While most central banks are contemplating how to gently break it to the public that since they are out of ammo with interest rates at all time low, and $15 trillion in global sovereign debt is now yielding negative – a financial abortion which suggests the value of money is negative – the only hope markets have to avoid collapse is for central banks to start buying stocks in the open market, the BOJ has no such problems: after all the Japanese central bank (alongside its Swiss peer) has for years been quite open that it purchases stocks and ETFs directly. Unfortunately, in its efforts to stabilize the market, the BOJ has been purchasing a little too many ETFs and it now owns far too much.
Last May, speaking to Japanese parliamentarians, BOJ Governor Haruhiko Kuroda noted that the central bank now owns nealry 80% of the country’s stock of ETFs, the result of a program begun in 2010 and ramped up in 2013.

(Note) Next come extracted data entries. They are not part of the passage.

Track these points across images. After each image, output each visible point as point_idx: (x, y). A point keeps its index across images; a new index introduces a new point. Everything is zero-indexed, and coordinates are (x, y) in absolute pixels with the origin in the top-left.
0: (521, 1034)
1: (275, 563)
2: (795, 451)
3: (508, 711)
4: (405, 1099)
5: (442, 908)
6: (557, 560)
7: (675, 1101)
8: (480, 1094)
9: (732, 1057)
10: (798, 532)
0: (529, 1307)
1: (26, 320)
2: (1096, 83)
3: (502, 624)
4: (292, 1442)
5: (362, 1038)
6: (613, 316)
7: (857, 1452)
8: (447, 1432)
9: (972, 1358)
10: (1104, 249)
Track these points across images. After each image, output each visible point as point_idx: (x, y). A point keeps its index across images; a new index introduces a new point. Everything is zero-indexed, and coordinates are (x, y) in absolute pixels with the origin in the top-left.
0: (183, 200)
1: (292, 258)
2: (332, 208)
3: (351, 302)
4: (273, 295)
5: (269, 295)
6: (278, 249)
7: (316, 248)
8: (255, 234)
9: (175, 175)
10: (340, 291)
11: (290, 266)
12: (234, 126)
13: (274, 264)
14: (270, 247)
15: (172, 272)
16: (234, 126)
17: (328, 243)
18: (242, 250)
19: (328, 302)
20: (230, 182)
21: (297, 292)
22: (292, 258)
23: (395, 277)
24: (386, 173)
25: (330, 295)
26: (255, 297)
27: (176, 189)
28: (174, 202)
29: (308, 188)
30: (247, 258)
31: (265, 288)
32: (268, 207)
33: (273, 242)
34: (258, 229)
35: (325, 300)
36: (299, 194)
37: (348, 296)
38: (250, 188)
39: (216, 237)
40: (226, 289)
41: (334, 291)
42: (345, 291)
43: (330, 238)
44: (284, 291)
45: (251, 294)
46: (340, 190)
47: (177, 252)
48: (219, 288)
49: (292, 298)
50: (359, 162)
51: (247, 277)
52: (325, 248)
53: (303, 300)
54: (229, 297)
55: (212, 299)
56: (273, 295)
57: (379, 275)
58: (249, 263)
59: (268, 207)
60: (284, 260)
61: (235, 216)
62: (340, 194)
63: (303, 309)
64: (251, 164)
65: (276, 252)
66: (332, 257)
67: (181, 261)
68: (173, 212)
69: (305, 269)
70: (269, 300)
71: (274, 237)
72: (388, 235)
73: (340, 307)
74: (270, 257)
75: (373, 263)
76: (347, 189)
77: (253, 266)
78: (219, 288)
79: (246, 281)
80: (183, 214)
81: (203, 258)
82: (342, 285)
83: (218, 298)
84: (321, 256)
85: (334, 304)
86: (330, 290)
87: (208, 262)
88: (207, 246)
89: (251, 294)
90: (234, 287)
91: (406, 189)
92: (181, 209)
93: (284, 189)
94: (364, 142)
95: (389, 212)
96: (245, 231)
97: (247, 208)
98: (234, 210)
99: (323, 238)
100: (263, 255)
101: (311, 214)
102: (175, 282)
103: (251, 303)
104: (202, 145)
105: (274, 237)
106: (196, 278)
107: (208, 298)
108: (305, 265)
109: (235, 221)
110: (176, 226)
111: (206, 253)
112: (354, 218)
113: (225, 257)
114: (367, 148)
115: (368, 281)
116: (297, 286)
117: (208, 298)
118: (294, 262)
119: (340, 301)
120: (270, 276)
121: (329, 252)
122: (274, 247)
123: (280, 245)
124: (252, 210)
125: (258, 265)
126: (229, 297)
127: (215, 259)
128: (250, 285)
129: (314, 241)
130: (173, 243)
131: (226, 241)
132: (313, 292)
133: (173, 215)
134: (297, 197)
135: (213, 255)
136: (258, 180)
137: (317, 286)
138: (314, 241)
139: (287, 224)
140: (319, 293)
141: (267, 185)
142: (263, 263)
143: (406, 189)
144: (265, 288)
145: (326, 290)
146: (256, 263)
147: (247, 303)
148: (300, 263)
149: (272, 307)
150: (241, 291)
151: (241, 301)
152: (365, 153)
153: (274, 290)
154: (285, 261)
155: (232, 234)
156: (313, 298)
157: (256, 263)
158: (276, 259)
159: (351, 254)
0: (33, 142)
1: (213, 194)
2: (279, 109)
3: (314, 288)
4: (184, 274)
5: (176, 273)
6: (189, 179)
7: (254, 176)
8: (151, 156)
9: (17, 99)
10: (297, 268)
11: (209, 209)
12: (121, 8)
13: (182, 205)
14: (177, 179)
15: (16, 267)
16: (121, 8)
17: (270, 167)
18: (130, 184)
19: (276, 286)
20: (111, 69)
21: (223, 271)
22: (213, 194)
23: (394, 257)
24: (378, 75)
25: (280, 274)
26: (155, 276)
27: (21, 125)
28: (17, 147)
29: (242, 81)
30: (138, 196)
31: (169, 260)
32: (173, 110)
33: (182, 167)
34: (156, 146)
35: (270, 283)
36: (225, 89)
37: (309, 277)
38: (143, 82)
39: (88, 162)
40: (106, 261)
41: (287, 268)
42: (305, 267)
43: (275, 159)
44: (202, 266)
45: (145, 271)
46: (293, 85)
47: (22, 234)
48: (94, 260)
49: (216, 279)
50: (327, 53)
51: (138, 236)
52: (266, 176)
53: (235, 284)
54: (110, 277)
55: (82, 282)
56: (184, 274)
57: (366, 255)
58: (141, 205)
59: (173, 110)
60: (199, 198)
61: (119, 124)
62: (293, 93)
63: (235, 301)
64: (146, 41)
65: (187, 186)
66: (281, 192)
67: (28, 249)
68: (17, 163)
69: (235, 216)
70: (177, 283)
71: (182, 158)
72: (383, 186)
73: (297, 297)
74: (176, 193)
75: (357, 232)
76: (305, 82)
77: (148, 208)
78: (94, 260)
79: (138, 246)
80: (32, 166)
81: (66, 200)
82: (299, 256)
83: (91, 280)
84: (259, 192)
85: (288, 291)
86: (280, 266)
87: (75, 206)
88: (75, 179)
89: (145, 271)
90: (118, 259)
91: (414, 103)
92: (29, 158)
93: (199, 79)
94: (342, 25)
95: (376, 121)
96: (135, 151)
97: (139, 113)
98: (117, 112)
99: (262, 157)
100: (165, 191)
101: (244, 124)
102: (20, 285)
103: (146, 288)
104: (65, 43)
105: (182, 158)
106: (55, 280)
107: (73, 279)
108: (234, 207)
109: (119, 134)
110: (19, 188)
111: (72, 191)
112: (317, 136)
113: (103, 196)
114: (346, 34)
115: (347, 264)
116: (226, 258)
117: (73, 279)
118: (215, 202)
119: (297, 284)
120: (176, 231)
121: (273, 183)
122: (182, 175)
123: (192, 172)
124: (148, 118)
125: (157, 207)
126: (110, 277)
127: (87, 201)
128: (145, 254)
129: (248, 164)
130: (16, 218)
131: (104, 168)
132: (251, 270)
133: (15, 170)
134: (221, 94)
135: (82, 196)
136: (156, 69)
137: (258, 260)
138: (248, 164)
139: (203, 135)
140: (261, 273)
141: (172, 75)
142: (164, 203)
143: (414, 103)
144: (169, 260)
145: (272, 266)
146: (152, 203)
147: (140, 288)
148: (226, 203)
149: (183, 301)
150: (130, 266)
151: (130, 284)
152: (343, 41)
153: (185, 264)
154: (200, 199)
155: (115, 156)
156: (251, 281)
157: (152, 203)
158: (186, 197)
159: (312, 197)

Unfortunately, the program failed in its immediate task: the main goal of ETF buying was to lower Japan’s equity-risk premium – the extra returns investors expect for buying stock rather than simply parking their money in riskless government debt. A lower premium should raise stock prices and make equity financing easier for listed companies. But at just shy of 7%, Japan’s premium remains stubbornly above the U.S.’s 6%—with the gap little changed in six years – according to Aswath Damodaran, professor of finance at New York University’s Stern School of Business.
Now what is truly terrifying is that the impact of the BOJ’s massive equity purchases is actually not easily visible in Japanese stock valuations as share prices have actually fallen as a multiple of earnings during the course of the program.